Wyndham shrugged his shoulders. ‘I have never met that man,’ said he. But the Professor did not hear him.

‘The most humane people in the world,’ said he, ‘refuse help to the man who has devoted twenty years of his life to the cause of humanity. Such an anæsthetic as mine would work a revolution in the world of medicine. As I have told you, a man might not only be unconscious whilst a limb was being lopped off, but might remain so until the wound was healed, and then, made free of pain and perfectly well, be able to take his part in the world again.’

‘It sounds like a fairy-tale,’ said Wyndham, smiling. ‘You have, I suppose, made many experiments?’

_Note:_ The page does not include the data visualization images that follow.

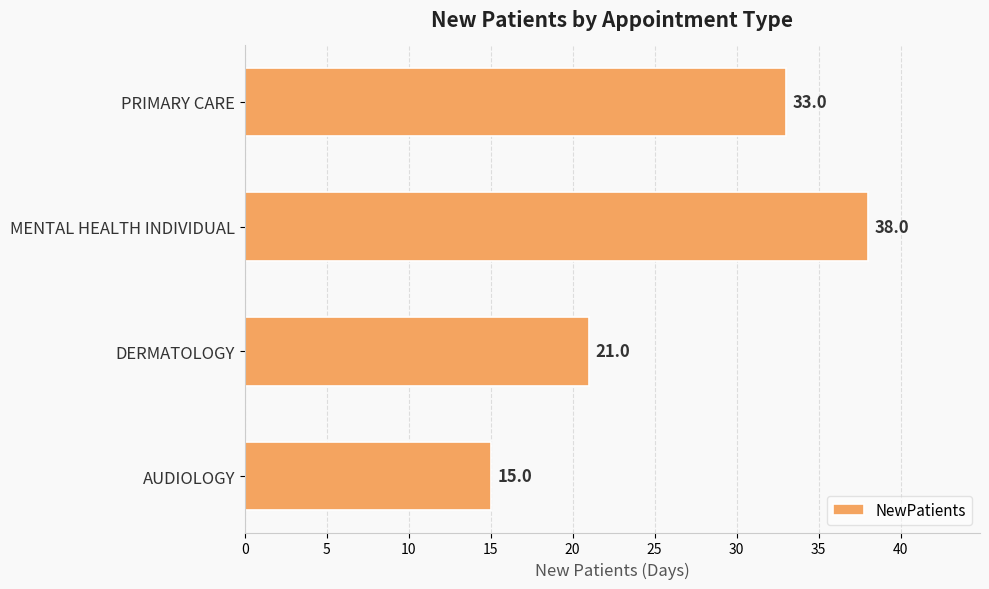

Between DERMATOLOGY and AUDIOLOGY, which is larger?

DERMATOLOGY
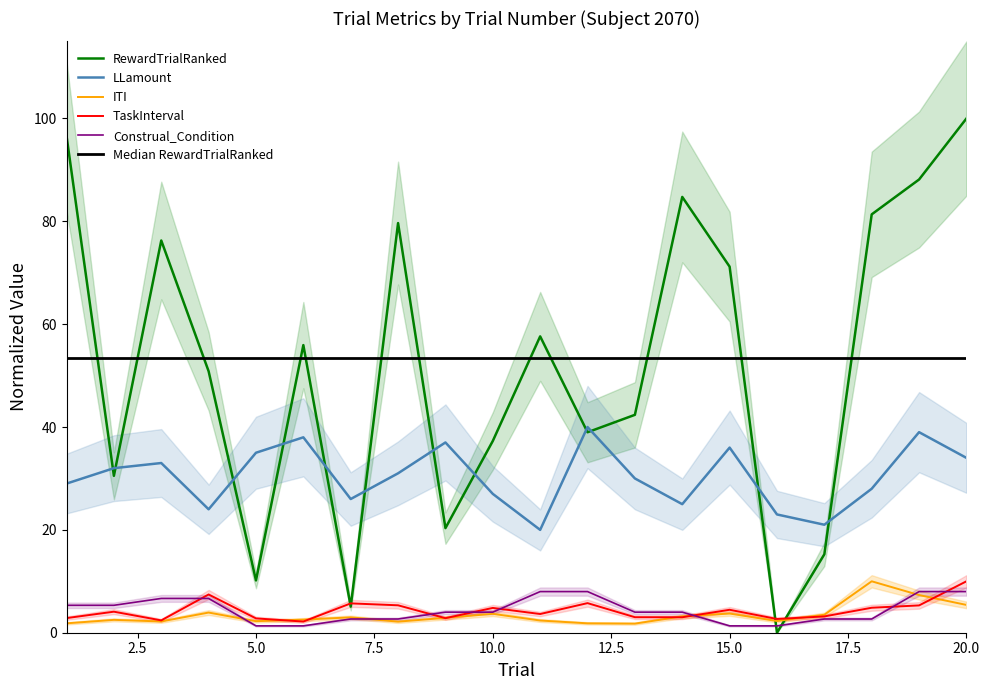

Reading left to right, what are all the values shown in this chart?

ITI: 1=1.8	2=2.5	3=2.2	4=3.9	5=2.2	6=2.5	7=3.0	8=2.2	9=2.9	10=3.7	11=2.4	12=1.8	13=1.8	14=3.2	15=3.7	16=2.3	17=3.5	18=10.0	19=7.3	20=5.4
TaskInterval: 1=2.8	2=4.1	3=2.4	4=7.4	5=2.8	6=2.2	7=5.7	8=5.3	9=2.8	10=4.8	11=3.6	12=5.8	13=3.0	14=3.0	15=4.5	16=2.7	17=3.2	18=4.9	19=5.3	20=10.0
RewardTrialRanked: 1=96.6	2=30.5	3=76.3	4=50.8	5=10.2	6=55.9	7=5.1	8=79.7	9=20.3	10=37.3	11=57.6	12=39.0	13=42.4	14=84.7	15=71.2	16=0.0	17=15.3	18=81.4	19=88.1	20=100.0
LLamount: 1=29.0	2=32.0	3=33.0	4=24.0	5=35.0	6=38.0	7=26.0	8=31.0	9=37.0	10=27.0	11=20.0	12=40.0	13=30.0	14=25.0	15=36.0	16=23.0	17=21.0	18=28.0	19=39.0	20=34.0
Construal_Condition: 1=5.3	2=5.3	3=6.7	4=6.7	5=1.3	6=1.3	7=2.7	8=2.7	9=4.0	10=4.0	11=8.0	12=8.0	13=4.0	14=4.0	15=1.3	16=1.3	17=2.7	18=2.7	19=8.0	20=8.0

‘On animals, yes—and of late without a single failure; but on a human body, no. As yet no opportunity has been afforded me. Either jealousy or fear has stopped my march, which I feel would be a triumphal one were the road made clear. I tell you I have addressed many leading men of science on the subject. I have asked them to be present. I would have everything above board, as you who know me can testify. I would have all men look on and bear witness to the splendour of my discovery.’ Here again the Professor’s strange deep eyes grew brilliant, once again that queer flash of a youth long ago departed was his. ‘I would have it shown to all the world in a blaze of light. But no man will take heed or listen. They laugh. They scoff. They will not countenance the chance of my killing someone; as if’—violently—‘the loss of one poor human life was to be counted, when the relief of millions is in the balance.’

He sank back as if exhausted, and then went on, his tone hard, yet excited:

‘Now it has come to this. If the chance were given me of trying my discovery on man, woman, or child, I should take it, without the sanction of the authorities, and with it that other chance of being hanged afterwards if the experiment failed.’

‘You feel so sure as that?’ questioned Wyndham. The old man’s enthusiasm had caught him. He too was looking eager and excited.

‘Sure!’ The Professor rose, gaunt, haggard, and with eyes that flashed fire beneath the pent brows that overhung them. ‘I would stake my soul—nay, more, my reputation—on the success of my discovery. Oh for a chance to prove it!’

At this moment there was a low knock at the door.